Output exactly the lines from the line that has "Breast MRI, one" through the last line of the data below, with no pictures.
Data to examine Block Start
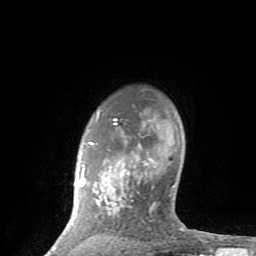
Breast MRI (dynamic contrast-enhanced), one axial slice; position 67 of 80 along the scan axis; cropped to one breast; dynamic contrast-enhanced series, time point 2 of 8 at this slice position (early post-contrast); 1.5 T; TE 2.6 ms, TR 6 ms; 2 mm slice thickness; 256 × 256 image matrix, field of view 160 × 160 mm. Female patient.
Outlined on this slice (semi-automatically segmented with operator editing):
- enhancing-tissue mask used for the functional tumour volume (all voxels passing the contrast-enhancement thresholds inside the analysis volume; usually the tumour): bounding box (x1, y1, x2, y2) in pixels: (49, 111, 185, 254)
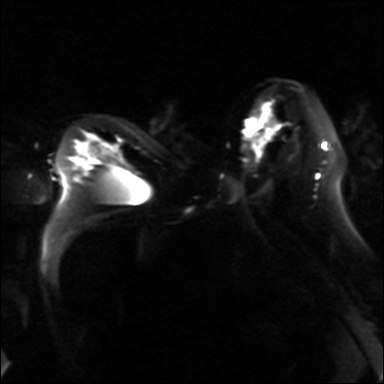
Breast MRI, one axial slice; slice 19 of 36 in the series (ordered by position); diffusion-weighted series; image 2 of 4 stored at this slice position (different b-values; order by instance number); 3 T; 384 × 384 image matrix, field of view 320 × 320 mm. Female patient.
Annotated regions visible in this slice (outlined manually by an expert reader):
- tumour on diffusion-weighted imaging: bounding box <255,110,275,138> (left, top, right, bottom; pixels)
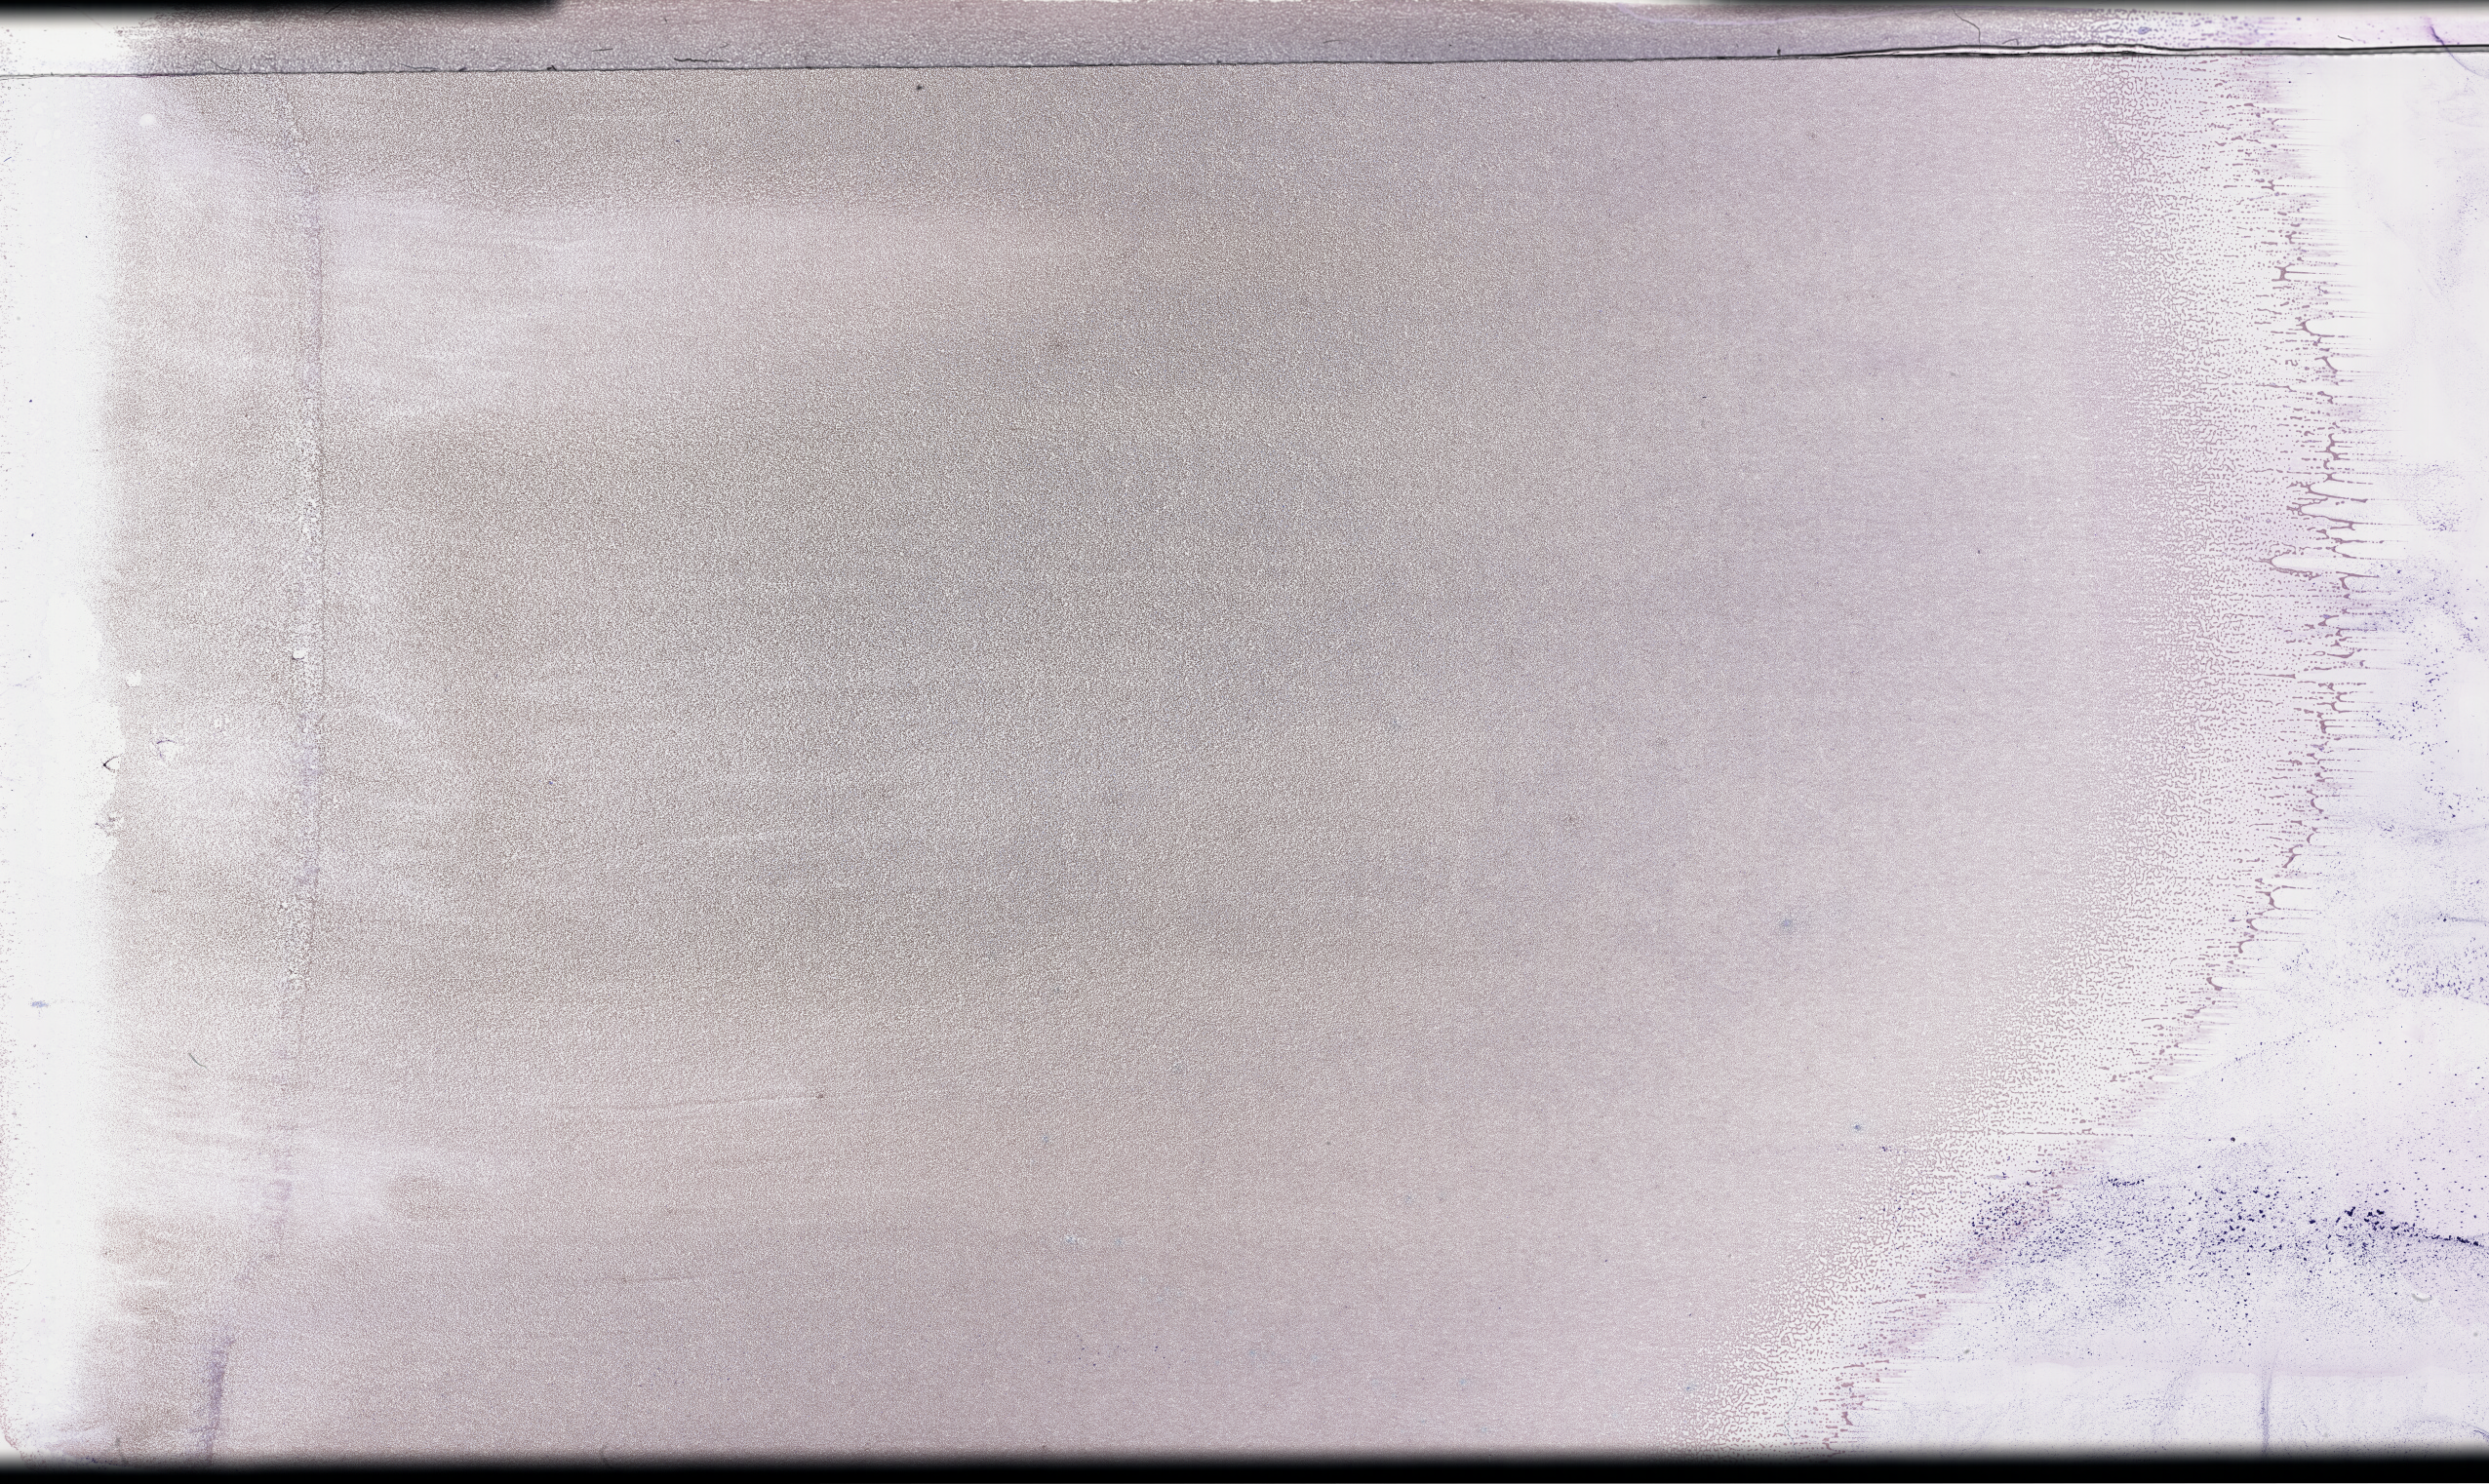
Wright–Giemsa-stained whole blood smear, whole-slide image, shown as a low-resolution overview of the whole scanned area (about 41.2 x 24.6 mm), collected post-treatment, no progression. Patient: female.
- patient diagnosis: Acute Myeloid Leukemia Not Otherwise Specified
Data to examine Block End
• Answer area:
Breast MRI, one axial slice; slice 19 of 36 in the series (ordered by position); diffusion-weighted series; image 2 of 4 stored at this slice position (different b-values; order by instance number); 3 T; 384 × 384 image matrix, field of view 320 × 320 mm. Female patient.
Annotated regions visible in this slice (outlined manually by an expert reader):
- tumour on diffusion-weighted imaging: bounding box <255,110,275,138> (left, top, right, bottom; pixels)
Wright–Giemsa-stained whole blood smear, whole-slide image, shown as a low-resolution overview of the whole scanned area (about 41.2 x 24.6 mm), collected post-treatment, no progression. Patient: female.
- patient diagnosis: Acute Myeloid Leukemia Not Otherwise Specified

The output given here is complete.